* To do
Please rewrite the part of the material that opens at its very start and closes with the line containing "éleveurs qui investissent", swapping "productivité" for "rentabilité" and keeping everything else unchanged.

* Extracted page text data
--- START ---

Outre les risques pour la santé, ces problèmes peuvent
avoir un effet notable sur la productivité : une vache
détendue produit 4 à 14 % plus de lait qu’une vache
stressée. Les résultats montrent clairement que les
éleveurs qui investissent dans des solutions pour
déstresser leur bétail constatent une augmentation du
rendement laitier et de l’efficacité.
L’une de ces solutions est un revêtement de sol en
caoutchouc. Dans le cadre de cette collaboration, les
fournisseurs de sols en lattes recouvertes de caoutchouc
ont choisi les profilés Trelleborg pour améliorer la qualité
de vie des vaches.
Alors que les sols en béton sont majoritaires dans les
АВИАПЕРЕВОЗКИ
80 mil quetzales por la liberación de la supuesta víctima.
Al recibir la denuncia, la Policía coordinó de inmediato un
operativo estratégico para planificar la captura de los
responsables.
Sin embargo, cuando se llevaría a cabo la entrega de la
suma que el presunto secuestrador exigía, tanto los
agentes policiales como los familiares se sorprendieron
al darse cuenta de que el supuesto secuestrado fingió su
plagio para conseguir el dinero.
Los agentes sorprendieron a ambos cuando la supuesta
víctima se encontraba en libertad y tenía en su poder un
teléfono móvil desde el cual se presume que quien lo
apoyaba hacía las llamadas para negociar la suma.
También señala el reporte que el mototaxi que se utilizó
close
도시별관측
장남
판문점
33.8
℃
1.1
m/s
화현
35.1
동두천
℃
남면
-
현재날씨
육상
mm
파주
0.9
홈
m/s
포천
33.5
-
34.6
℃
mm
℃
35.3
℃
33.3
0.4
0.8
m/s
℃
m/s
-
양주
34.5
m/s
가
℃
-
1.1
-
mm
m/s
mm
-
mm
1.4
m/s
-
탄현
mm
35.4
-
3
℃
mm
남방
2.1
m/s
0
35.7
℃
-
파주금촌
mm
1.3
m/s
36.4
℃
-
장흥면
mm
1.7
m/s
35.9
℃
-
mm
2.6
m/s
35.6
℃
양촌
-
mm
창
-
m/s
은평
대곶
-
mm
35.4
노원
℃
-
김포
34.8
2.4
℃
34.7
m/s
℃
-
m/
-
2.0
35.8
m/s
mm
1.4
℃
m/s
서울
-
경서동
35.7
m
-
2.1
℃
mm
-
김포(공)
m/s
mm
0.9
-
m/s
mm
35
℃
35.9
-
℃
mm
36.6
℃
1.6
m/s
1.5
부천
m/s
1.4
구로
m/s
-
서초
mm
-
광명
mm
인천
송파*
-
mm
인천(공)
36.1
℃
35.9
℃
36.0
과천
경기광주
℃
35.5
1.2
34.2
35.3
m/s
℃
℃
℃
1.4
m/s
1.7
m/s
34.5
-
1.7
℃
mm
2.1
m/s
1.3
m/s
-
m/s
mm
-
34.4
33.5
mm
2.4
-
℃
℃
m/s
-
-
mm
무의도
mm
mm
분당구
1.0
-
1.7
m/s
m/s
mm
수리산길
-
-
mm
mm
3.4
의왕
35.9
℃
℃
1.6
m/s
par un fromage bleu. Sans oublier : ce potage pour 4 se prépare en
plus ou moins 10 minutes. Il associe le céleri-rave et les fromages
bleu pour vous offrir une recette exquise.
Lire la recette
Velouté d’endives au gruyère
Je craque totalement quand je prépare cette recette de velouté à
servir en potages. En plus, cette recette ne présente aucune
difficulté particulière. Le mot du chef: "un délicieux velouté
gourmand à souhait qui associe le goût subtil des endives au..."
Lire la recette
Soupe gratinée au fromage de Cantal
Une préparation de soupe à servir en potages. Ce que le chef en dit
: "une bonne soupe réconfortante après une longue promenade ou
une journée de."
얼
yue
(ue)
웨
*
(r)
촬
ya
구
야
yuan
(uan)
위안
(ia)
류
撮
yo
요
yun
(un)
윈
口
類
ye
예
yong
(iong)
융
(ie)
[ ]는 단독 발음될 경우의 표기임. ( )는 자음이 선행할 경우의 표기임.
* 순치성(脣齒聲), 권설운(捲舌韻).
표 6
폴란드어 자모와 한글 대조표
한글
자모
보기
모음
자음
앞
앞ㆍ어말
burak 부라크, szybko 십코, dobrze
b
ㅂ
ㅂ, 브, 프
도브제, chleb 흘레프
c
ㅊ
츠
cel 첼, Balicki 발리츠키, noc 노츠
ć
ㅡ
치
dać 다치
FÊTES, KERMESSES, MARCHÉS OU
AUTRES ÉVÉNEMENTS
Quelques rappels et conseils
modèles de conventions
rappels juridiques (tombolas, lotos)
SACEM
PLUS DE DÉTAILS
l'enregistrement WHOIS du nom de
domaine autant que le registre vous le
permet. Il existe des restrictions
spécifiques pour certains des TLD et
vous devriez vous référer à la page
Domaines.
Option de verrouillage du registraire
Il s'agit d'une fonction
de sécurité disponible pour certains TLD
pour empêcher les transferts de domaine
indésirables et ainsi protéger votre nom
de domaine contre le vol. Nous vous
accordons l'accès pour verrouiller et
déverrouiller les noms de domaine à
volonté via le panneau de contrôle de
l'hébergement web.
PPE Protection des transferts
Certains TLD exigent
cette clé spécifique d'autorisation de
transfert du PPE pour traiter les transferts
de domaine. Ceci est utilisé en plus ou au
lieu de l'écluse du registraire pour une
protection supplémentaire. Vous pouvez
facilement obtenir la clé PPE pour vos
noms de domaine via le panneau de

--- END ---

* Solution
Outre les risques pour la santé, ces problèmes peuvent
avoir un effet notable sur la rentabilité : une vache
détendue produit 4 à 14 % plus de lait qu’une vache
stressée. Les résultats montrent clairement que les
éleveurs qui investissent dans des solutions pour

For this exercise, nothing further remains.